He looked over my tongue, stoma from my tracheotomy, my long neck scar, arm "tongue donation" site and the grafting donor site on my left leg. All looked okay. "Let's get you out of here."
Just one more test. A "swallow study"... me eating in front of an x-ray video camera. The techs in the room were a fun, quirky bunch, but were good at what they did. Maybe it was working in proximity to the tray table of radioactive "foods" I had to eat/drink/chew/swallow on camera...
Radioactive milk... pudding, applesauce, peaches and "cream"... Are you serious? I had to get through this or never get my discharge. I was there long enough. Time to eat. Long story short, I passed.
During the test, one of the doctors asked what I did for a living. When I told him I taught injury treatment seminars throughout the country, he said, "I hurt my back last week..." He went on to talk about how helping his child learn to ride a bicycle caused him pain and how he started using heat on it and it got worse. I began to explain the dynamics of applying heat on inflammation and the doctor, nurse and technician were intrigued, listening close with interest... it was at that moment that I listened to my own voice. Turning the tables for them was no big deal. They are professionals. But for me, I sounded mentally handicapped. I said, "Wow, I sound really intelligent, don't I?" referring to my speech. They all nodded, "yes"... wow... Was I the very thing I hate? I was assuming they would judge me based on how I sounded. Not so. Nor would I want to ever do that to anyone ever again. I felt ashamed.
I was wheeled back to my room and was told I could pack up... I didn't ask them to repeat that. Within minutes I had shed my hospital gown, my wardrobe for the past two weeks and was into my jeans and tee-shirt. I looked great. Except for the gauze pack with tape holding my tracheal stoma closed, the bandage on my forearm with the dragon tail scar arising from beneath, and my limp from my skin donor sight on my left leg. I didn't care. I was going home.

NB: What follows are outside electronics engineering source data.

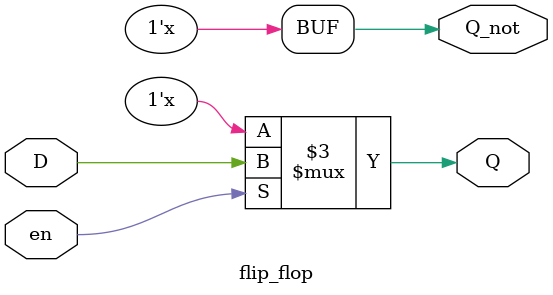
<source format=v>
module con_ff(
	input wire [31:0] bus,
	input wire [1:0] IR,
	input wire con_in,
	output reg result
);

wire is_pos, is_zero;
reg ff_input;
assign is_zero = (bus == 32'b0);
assign is_pos = ~bus[31];

//flip_flop ff(ff_input, con_in, result);

always @(*) begin
if (con_in) begin
case(IR)
	4'b00 : ff_input <= is_zero;
	4'b01 : ff_input <= ~is_zero;
	4'b10 : ff_input <= is_pos;
	4'b11 : ff_input <= ~is_pos;
endcase
result <= ff_input;
end
end


endmodule

module flip_flop(
	input wire D,
	input wire en,
	output reg Q,
	output reg Q_not
);
always @(*)
begin
Q_not = ~Q;
	if(en) Q <= D;
end
endmodule

</source>
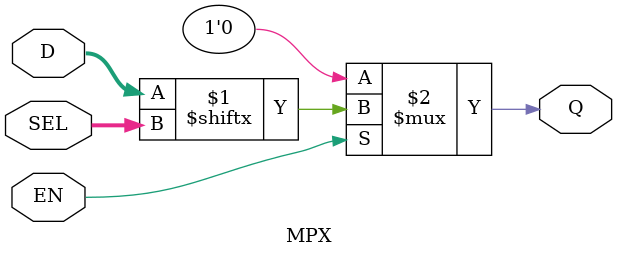
<source format=v>

module MPX(EN,SEL,D,Q);
// EN   --> Enable
// SEL --> Nsel-bit address for output selection
// D    --> input N-bit vector
// Q    --> selected output 
parameter N = 2; // number of inputs
parameter Nsel = 8; // number of selection bits
input EN;
input [Nsel-1:0] SEL;
input [N-1:0] D;

output Q;

assign Q = (EN) ? D[SEL] : 1'b0;

endmodule
</source>
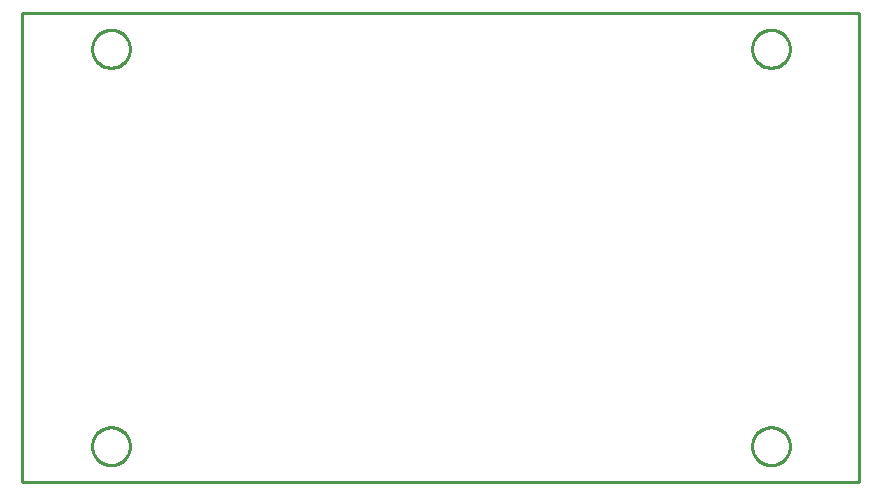
<source format=gbr>
G04 EAGLE Gerber RS-274X export*
G75*
%MOMM*%
%FSLAX34Y34*%
%LPD*%
%IN*%
%IPPOS*%
%AMOC8*
5,1,8,0,0,1.08239X$1,22.5*%
G01*
%ADD10C,0.254000*%


D10*
X0Y0D02*
X708000Y0D01*
X708000Y396500D01*
X0Y396500D01*
X0Y0D01*
X91000Y365976D02*
X90932Y364931D01*
X90795Y363892D01*
X90590Y362865D01*
X90319Y361853D01*
X89983Y360861D01*
X89582Y359893D01*
X89118Y358954D01*
X88595Y358046D01*
X88013Y357175D01*
X87375Y356344D01*
X86684Y355557D01*
X85943Y354816D01*
X85156Y354125D01*
X84325Y353488D01*
X83454Y352906D01*
X82546Y352382D01*
X81607Y351918D01*
X80639Y351517D01*
X79647Y351181D01*
X78635Y350910D01*
X77608Y350705D01*
X76569Y350569D01*
X75524Y350500D01*
X74476Y350500D01*
X73431Y350569D01*
X72392Y350705D01*
X71365Y350910D01*
X70353Y351181D01*
X69361Y351517D01*
X68393Y351918D01*
X67454Y352382D01*
X66546Y352906D01*
X65675Y353488D01*
X64844Y354125D01*
X64057Y354816D01*
X63316Y355557D01*
X62625Y356344D01*
X61988Y357175D01*
X61406Y358046D01*
X60882Y358954D01*
X60418Y359893D01*
X60017Y360861D01*
X59681Y361853D01*
X59410Y362865D01*
X59205Y363892D01*
X59069Y364931D01*
X59000Y365976D01*
X59000Y367024D01*
X59069Y368069D01*
X59205Y369108D01*
X59410Y370135D01*
X59681Y371147D01*
X60017Y372139D01*
X60418Y373107D01*
X60882Y374046D01*
X61406Y374954D01*
X61988Y375825D01*
X62625Y376656D01*
X63316Y377443D01*
X64057Y378184D01*
X64844Y378875D01*
X65675Y379513D01*
X66546Y380095D01*
X67454Y380618D01*
X68393Y381082D01*
X69361Y381483D01*
X70353Y381819D01*
X71365Y382090D01*
X72392Y382295D01*
X73431Y382432D01*
X74476Y382500D01*
X75524Y382500D01*
X76569Y382432D01*
X77608Y382295D01*
X78635Y382090D01*
X79647Y381819D01*
X80639Y381483D01*
X81607Y381082D01*
X82546Y380618D01*
X83454Y380095D01*
X84325Y379513D01*
X85156Y378875D01*
X85943Y378184D01*
X86684Y377443D01*
X87375Y376656D01*
X88013Y375825D01*
X88595Y374954D01*
X89118Y374046D01*
X89582Y373107D01*
X89983Y372139D01*
X90319Y371147D01*
X90590Y370135D01*
X90795Y369108D01*
X90932Y368069D01*
X91000Y367024D01*
X91000Y365976D01*
X91000Y29476D02*
X90932Y28431D01*
X90795Y27392D01*
X90590Y26365D01*
X90319Y25353D01*
X89983Y24361D01*
X89582Y23393D01*
X89118Y22454D01*
X88595Y21546D01*
X88013Y20675D01*
X87375Y19844D01*
X86684Y19057D01*
X85943Y18316D01*
X85156Y17625D01*
X84325Y16988D01*
X83454Y16406D01*
X82546Y15882D01*
X81607Y15418D01*
X80639Y15017D01*
X79647Y14681D01*
X78635Y14410D01*
X77608Y14205D01*
X76569Y14069D01*
X75524Y14000D01*
X74476Y14000D01*
X73431Y14069D01*
X72392Y14205D01*
X71365Y14410D01*
X70353Y14681D01*
X69361Y15017D01*
X68393Y15418D01*
X67454Y15882D01*
X66546Y16406D01*
X65675Y16988D01*
X64844Y17625D01*
X64057Y18316D01*
X63316Y19057D01*
X62625Y19844D01*
X61988Y20675D01*
X61406Y21546D01*
X60882Y22454D01*
X60418Y23393D01*
X60017Y24361D01*
X59681Y25353D01*
X59410Y26365D01*
X59205Y27392D01*
X59069Y28431D01*
X59000Y29476D01*
X59000Y30524D01*
X59069Y31569D01*
X59205Y32608D01*
X59410Y33635D01*
X59681Y34647D01*
X60017Y35639D01*
X60418Y36607D01*
X60882Y37546D01*
X61406Y38454D01*
X61988Y39325D01*
X62625Y40156D01*
X63316Y40943D01*
X64057Y41684D01*
X64844Y42375D01*
X65675Y43013D01*
X66546Y43595D01*
X67454Y44118D01*
X68393Y44582D01*
X69361Y44983D01*
X70353Y45319D01*
X71365Y45590D01*
X72392Y45795D01*
X73431Y45932D01*
X74476Y46000D01*
X75524Y46000D01*
X76569Y45932D01*
X77608Y45795D01*
X78635Y45590D01*
X79647Y45319D01*
X80639Y44983D01*
X81607Y44582D01*
X82546Y44118D01*
X83454Y43595D01*
X84325Y43013D01*
X85156Y42375D01*
X85943Y41684D01*
X86684Y40943D01*
X87375Y40156D01*
X88013Y39325D01*
X88595Y38454D01*
X89118Y37546D01*
X89582Y36607D01*
X89983Y35639D01*
X90319Y34647D01*
X90590Y33635D01*
X90795Y32608D01*
X90932Y31569D01*
X91000Y30524D01*
X91000Y29476D01*
X649800Y365976D02*
X649732Y364931D01*
X649595Y363892D01*
X649390Y362865D01*
X649119Y361853D01*
X648783Y360861D01*
X648382Y359893D01*
X647918Y358954D01*
X647395Y358046D01*
X646813Y357175D01*
X646175Y356344D01*
X645484Y355557D01*
X644743Y354816D01*
X643956Y354125D01*
X643125Y353488D01*
X642254Y352906D01*
X641346Y352382D01*
X640407Y351918D01*
X639439Y351517D01*
X638447Y351181D01*
X637435Y350910D01*
X636408Y350705D01*
X635369Y350569D01*
X634324Y350500D01*
X633276Y350500D01*
X632231Y350569D01*
X631192Y350705D01*
X630165Y350910D01*
X629153Y351181D01*
X628161Y351517D01*
X627193Y351918D01*
X626254Y352382D01*
X625346Y352906D01*
X624475Y353488D01*
X623644Y354125D01*
X622857Y354816D01*
X622116Y355557D01*
X621425Y356344D01*
X620788Y357175D01*
X620206Y358046D01*
X619682Y358954D01*
X619218Y359893D01*
X618817Y360861D01*
X618481Y361853D01*
X618210Y362865D01*
X618005Y363892D01*
X617869Y364931D01*
X617800Y365976D01*
X617800Y367024D01*
X617869Y368069D01*
X618005Y369108D01*
X618210Y370135D01*
X618481Y371147D01*
X618817Y372139D01*
X619218Y373107D01*
X619682Y374046D01*
X620206Y374954D01*
X620788Y375825D01*
X621425Y376656D01*
X622116Y377443D01*
X622857Y378184D01*
X623644Y378875D01*
X624475Y379513D01*
X625346Y380095D01*
X626254Y380618D01*
X627193Y381082D01*
X628161Y381483D01*
X629153Y381819D01*
X630165Y382090D01*
X631192Y382295D01*
X632231Y382432D01*
X633276Y382500D01*
X634324Y382500D01*
X635369Y382432D01*
X636408Y382295D01*
X637435Y382090D01*
X638447Y381819D01*
X639439Y381483D01*
X640407Y381082D01*
X641346Y380618D01*
X642254Y380095D01*
X643125Y379513D01*
X643956Y378875D01*
X644743Y378184D01*
X645484Y377443D01*
X646175Y376656D01*
X646813Y375825D01*
X647395Y374954D01*
X647918Y374046D01*
X648382Y373107D01*
X648783Y372139D01*
X649119Y371147D01*
X649390Y370135D01*
X649595Y369108D01*
X649732Y368069D01*
X649800Y367024D01*
X649800Y365976D01*
X649800Y29476D02*
X649732Y28431D01*
X649595Y27392D01*
X649390Y26365D01*
X649119Y25353D01*
X648783Y24361D01*
X648382Y23393D01*
X647918Y22454D01*
X647395Y21546D01*
X646813Y20675D01*
X646175Y19844D01*
X645484Y19057D01*
X644743Y18316D01*
X643956Y17625D01*
X643125Y16988D01*
X642254Y16406D01*
X641346Y15882D01*
X640407Y15418D01*
X639439Y15017D01*
X638447Y14681D01*
X637435Y14410D01*
X636408Y14205D01*
X635369Y14069D01*
X634324Y14000D01*
X633276Y14000D01*
X632231Y14069D01*
X631192Y14205D01*
X630165Y14410D01*
X629153Y14681D01*
X628161Y15017D01*
X627193Y15418D01*
X626254Y15882D01*
X625346Y16406D01*
X624475Y16988D01*
X623644Y17625D01*
X622857Y18316D01*
X622116Y19057D01*
X621425Y19844D01*
X620788Y20675D01*
X620206Y21546D01*
X619682Y22454D01*
X619218Y23393D01*
X618817Y24361D01*
X618481Y25353D01*
X618210Y26365D01*
X618005Y27392D01*
X617869Y28431D01*
X617800Y29476D01*
X617800Y30524D01*
X617869Y31569D01*
X618005Y32608D01*
X618210Y33635D01*
X618481Y34647D01*
X618817Y35639D01*
X619218Y36607D01*
X619682Y37546D01*
X620206Y38454D01*
X620788Y39325D01*
X621425Y40156D01*
X622116Y40943D01*
X622857Y41684D01*
X623644Y42375D01*
X624475Y43013D01*
X625346Y43595D01*
X626254Y44118D01*
X627193Y44582D01*
X628161Y44983D01*
X629153Y45319D01*
X630165Y45590D01*
X631192Y45795D01*
X632231Y45932D01*
X633276Y46000D01*
X634324Y46000D01*
X635369Y45932D01*
X636408Y45795D01*
X637435Y45590D01*
X638447Y45319D01*
X639439Y44983D01*
X640407Y44582D01*
X641346Y44118D01*
X642254Y43595D01*
X643125Y43013D01*
X643956Y42375D01*
X644743Y41684D01*
X645484Y40943D01*
X646175Y40156D01*
X646813Y39325D01*
X647395Y38454D01*
X647918Y37546D01*
X648382Y36607D01*
X648783Y35639D01*
X649119Y34647D01*
X649390Y33635D01*
X649595Y32608D01*
X649732Y31569D01*
X649800Y30524D01*
X649800Y29476D01*
M02*

</source>
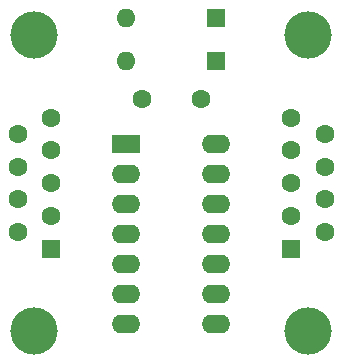
<source format=gbs>
G04 #@! TF.GenerationSoftware,KiCad,Pcbnew,(5.1.8)-1*
G04 #@! TF.CreationDate,2021-03-27T16:05:23+01:00*
G04 #@! TF.ProjectId,MSX Mega Adapter,4d535820-4d65-4676-9120-416461707465,rev?*
G04 #@! TF.SameCoordinates,Original*
G04 #@! TF.FileFunction,Soldermask,Bot*
G04 #@! TF.FilePolarity,Negative*
%FSLAX46Y46*%
G04 Gerber Fmt 4.6, Leading zero omitted, Abs format (unit mm)*
G04 Created by KiCad (PCBNEW (5.1.8)-1) date 2021-03-27 16:05:23*
%MOMM*%
%LPD*%
G01*
G04 APERTURE LIST*
%ADD10C,1.600000*%
%ADD11O,2.400000X1.600000*%
%ADD12R,2.400000X1.600000*%
%ADD13R,1.600000X1.600000*%
%ADD14C,4.000000*%
%ADD15O,1.600000X1.600000*%
G04 APERTURE END LIST*
D10*
X128985000Y-67945000D03*
X133985000Y-67945000D03*
D11*
X135255000Y-71755000D03*
X127635000Y-86995000D03*
X135255000Y-74295000D03*
X127635000Y-84455000D03*
X135255000Y-76835000D03*
X127635000Y-81915000D03*
X135255000Y-79375000D03*
X127635000Y-79375000D03*
X135255000Y-81915000D03*
X127635000Y-76835000D03*
X135255000Y-84455000D03*
X127635000Y-74295000D03*
X135255000Y-86995000D03*
D12*
X127635000Y-71755000D03*
D13*
X121285000Y-80645000D03*
D10*
X121285000Y-77875000D03*
X121285000Y-75105000D03*
X121285000Y-72335000D03*
X121285000Y-69565000D03*
X118445000Y-79260000D03*
X118445000Y-76490000D03*
X118445000Y-73720000D03*
X118445000Y-70950000D03*
D14*
X119865000Y-62605000D03*
X119865000Y-87605000D03*
D13*
X141605000Y-80645000D03*
D10*
X141605000Y-77875000D03*
X141605000Y-75105000D03*
X141605000Y-72335000D03*
X141605000Y-69565000D03*
X144445000Y-79260000D03*
X144445000Y-76490000D03*
X144445000Y-73720000D03*
X144445000Y-70950000D03*
D14*
X143025000Y-87605000D03*
X143025000Y-62605000D03*
D13*
X135255000Y-64770000D03*
D15*
X127635000Y-64770000D03*
X127635000Y-61087000D03*
D13*
X135255000Y-61087000D03*
M02*

</source>
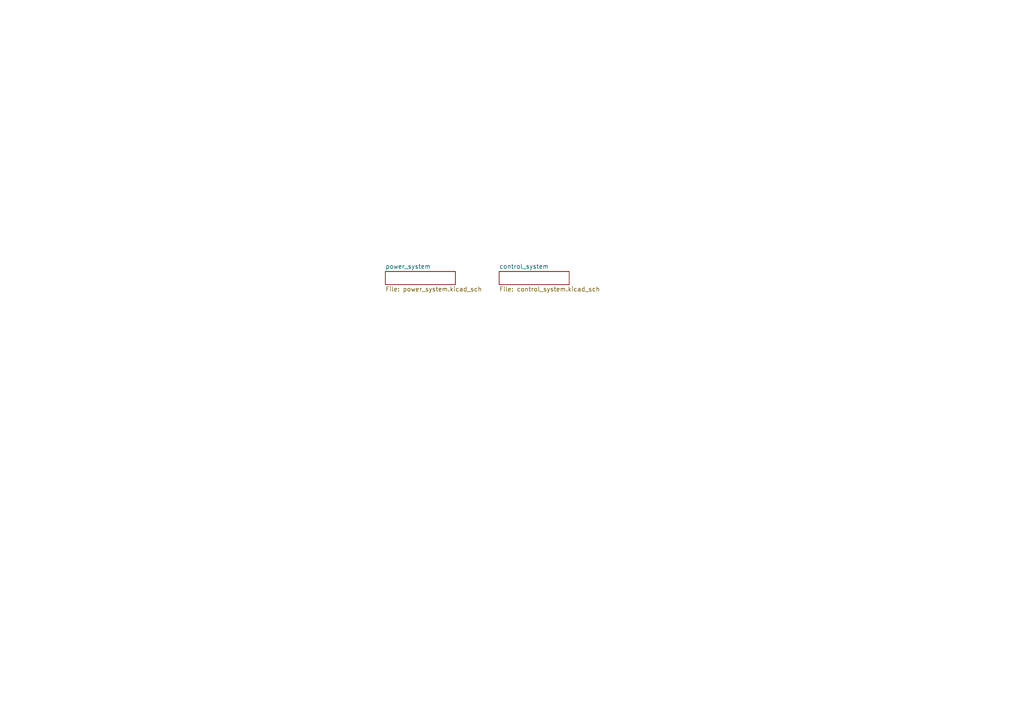
<source format=kicad_sch>
(kicad_sch (version 20230121) (generator eeschema)

  (uuid 9d79937a-4884-491e-b031-3be0fe75c150)

  (paper "A4")

  (title_block
    (title "Ardupotentio")
    (date "2023-07-25")
    (rev "1")
    (comment 1 "Sensors and Actuators Reports, vol. 3, p. 100045, 2021.")
    (comment 2 "‘Development of an arduino-based integrated system for sensing of hydrogen peroxide’,")
    (comment 3 "W. Gao, X. Luo, Y. Liu, Y. Zhao, and Y. Cui,")
    (comment 4 "Reference: ")
  )

  (lib_symbols
  )


  (sheet (at 144.78 78.74) (size 20.32 3.81) (fields_autoplaced)
    (stroke (width 0.1524) (type solid))
    (fill (color 0 0 0 0.0000))
    (uuid 463012ab-a4c9-42ab-8ca3-9395476691f2)
    (property "Sheetname" "control_system" (at 144.78 78.0284 0)
      (effects (font (size 1.27 1.27)) (justify left bottom))
    )
    (property "Sheetfile" "control_system.kicad_sch" (at 144.78 83.1346 0)
      (effects (font (size 1.27 1.27)) (justify left top))
    )
    (instances
      (project "ardupotentio"
        (path "/9d79937a-4884-491e-b031-3be0fe75c150" (page "3"))
      )
    )
  )

  (sheet (at 111.76 78.74) (size 20.32 3.81) (fields_autoplaced)
    (stroke (width 0.1524) (type solid))
    (fill (color 0 0 0 0.0000))
    (uuid fa4b0175-5ce0-41e3-82a9-2ac6fe46a0f2)
    (property "Sheetname" "power_system" (at 111.76 78.0284 0)
      (effects (font (size 1.27 1.27)) (justify left bottom))
    )
    (property "Sheetfile" "power_system.kicad_sch" (at 111.76 83.1346 0)
      (effects (font (size 1.27 1.27)) (justify left top))
    )
    (instances
      (project "ardupotentio"
        (path "/9d79937a-4884-491e-b031-3be0fe75c150" (page "2"))
      )
    )
  )

  (sheet_instances
    (path "/" (page "1"))
  )
)

</source>
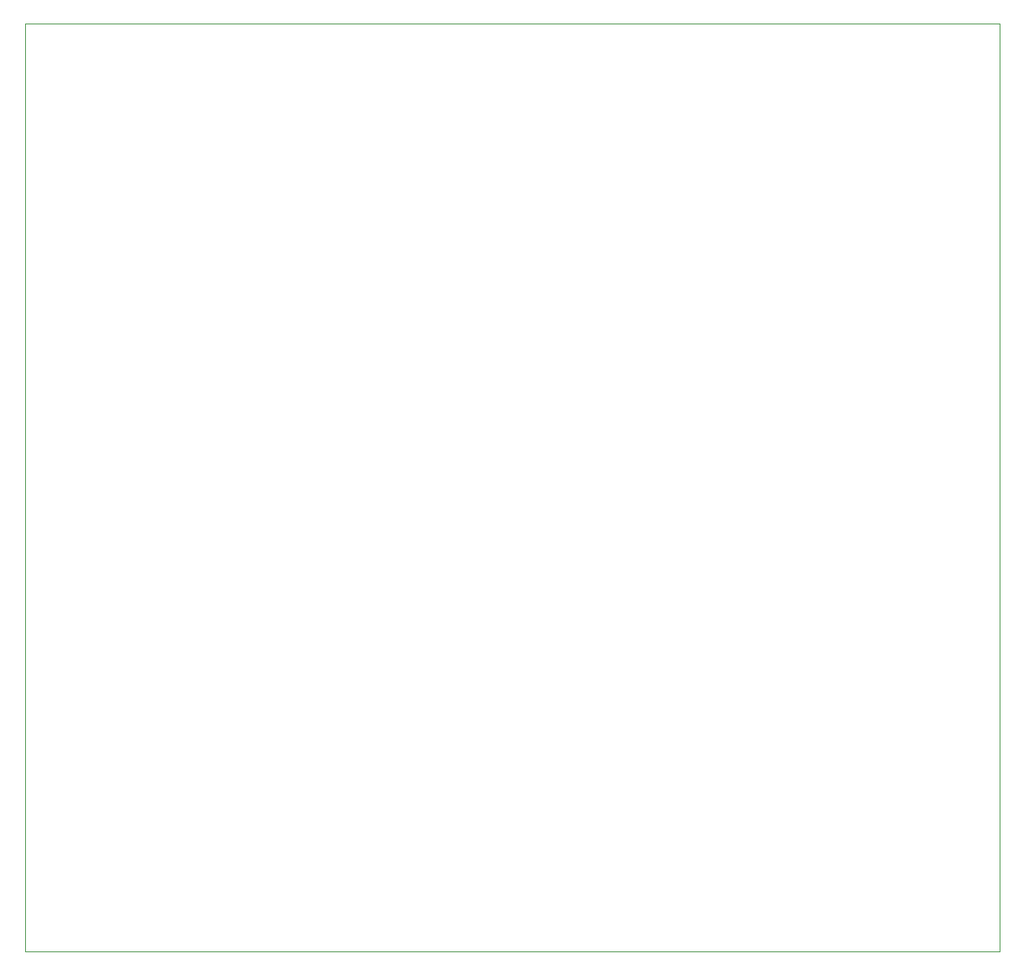
<source format=gbr>
%TF.GenerationSoftware,KiCad,Pcbnew,5.1.5*%
%TF.CreationDate,2020-05-07T22:51:20+02:00*%
%TF.ProjectId,superpet,73757065-7270-4657-942e-6b696361645f,rev?*%
%TF.SameCoordinates,PX2edf448PY2f17140*%
%TF.FileFunction,Profile,NP*%
%FSLAX46Y46*%
G04 Gerber Fmt 4.6, Leading zero omitted, Abs format (unit mm)*
G04 Created by KiCad (PCBNEW 5.1.5) date 2020-05-07 22:51:20*
%MOMM*%
%LPD*%
G04 APERTURE LIST*
%ADD10C,0.100000*%
G04 APERTURE END LIST*
D10*
X105001000Y7600D02*
X105001000Y-99992400D01*
X1000Y7600D02*
X105001000Y7600D01*
X1000Y-99992400D02*
X1000Y7600D01*
X105001000Y-99992400D02*
X1000Y-99992400D01*
M02*

</source>
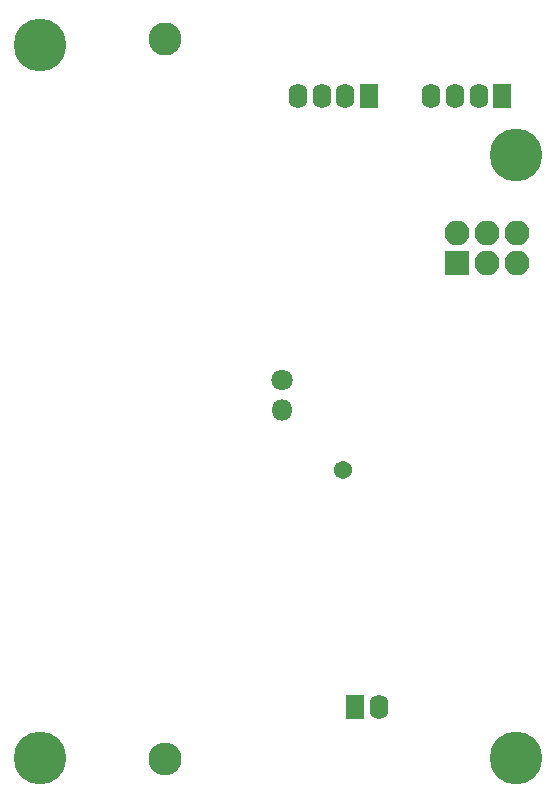
<source format=gbs>
G04 #@! TF.FileFunction,Soldermask,Bot*
%FSLAX46Y46*%
G04 Gerber Fmt 4.6, Leading zero omitted, Abs format (unit mm)*
G04 Created by KiCad (PCBNEW 4.0.7) date 12/03/17 16:36:58*
%MOMM*%
%LPD*%
G01*
G04 APERTURE LIST*
%ADD10C,0.100000*%
%ADD11C,4.464000*%
%ADD12R,1.600000X2.100000*%
%ADD13O,1.600000X2.100000*%
%ADD14R,2.100000X2.100000*%
%ADD15O,2.100000X2.100000*%
%ADD16C,1.800000*%
%ADD17O,1.800000X1.800000*%
%ADD18C,2.800000*%
%ADD19O,2.800000X2.800000*%
%ADD20C,1.543000*%
G04 APERTURE END LIST*
D10*
D11*
X174269400Y-123393200D03*
D12*
X173101000Y-67335400D03*
D13*
X171101000Y-67335400D03*
X169101000Y-67335400D03*
X167101000Y-67335400D03*
D12*
X161823400Y-67335400D03*
D13*
X159823400Y-67335400D03*
X157823400Y-67335400D03*
X155823400Y-67335400D03*
D14*
X169265600Y-81534000D03*
D15*
X169265600Y-78994000D03*
X171805600Y-81534000D03*
X171805600Y-78994000D03*
X174345600Y-81534000D03*
X174345600Y-78994000D03*
D11*
X174244000Y-72313800D03*
X133959600Y-123444000D03*
D16*
X154457400Y-91401900D03*
D17*
X154457400Y-93941900D03*
D18*
X144551400Y-62509400D03*
D19*
X144551400Y-123469400D03*
D20*
X159664400Y-99060000D03*
D12*
X160680400Y-119100600D03*
D13*
X162680400Y-119100600D03*
D11*
X133934200Y-63042800D03*
M02*

</source>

Rushing out the door, we were able to avoid most Friday night rush hour traffic and able to get me home in record time. Regardless, I was in pain.
One of my dear neighbors, Pam, rushed out her door to give me a hug. No words, just a hug... I started to cry. I was overwhelmed from the realization I was home, how blessed I am with the support people in my life, feeling loved, being in pain... The first thing I did when I walked into my home with my daughter, Holly, was to grab a hammer... I was in a lot of pain and needed drugs. A hammer is a great "Pill Crusher." Moments later I was squirting my "dinner" mix and meds through my abdominal tube. Amazing that abdominal tube.
Holly helped me get my bandages covered in plastic so I could shave and shower, and then I was off to bed, using blankets to make an incline angle. Now to sleep without moving all night...
Meds seem to make my sleep full of weird dreams... last night mine included a BBQ restaurant. I was chewing my delicious BBQ, waking up realizing I was chewing on my new tongue... the left side where I have no feeling. I got up and used a flashlight. My tongue seems to be splitting down the middle. Tongue chewing and talking too much in the past few days seems to have damaged things a bit. I think I'll be going back to using my laptop to communicate for a bit. In need one tongue, not two.
I was so glad to be able to pass up the "adult formula" for breakfast and opt for my favorite breakfast: Full fat Greek yogurt, protein powder and chia seeds. Had to pump them into me quick so the little chia seeds wouldn't expand and block my tube.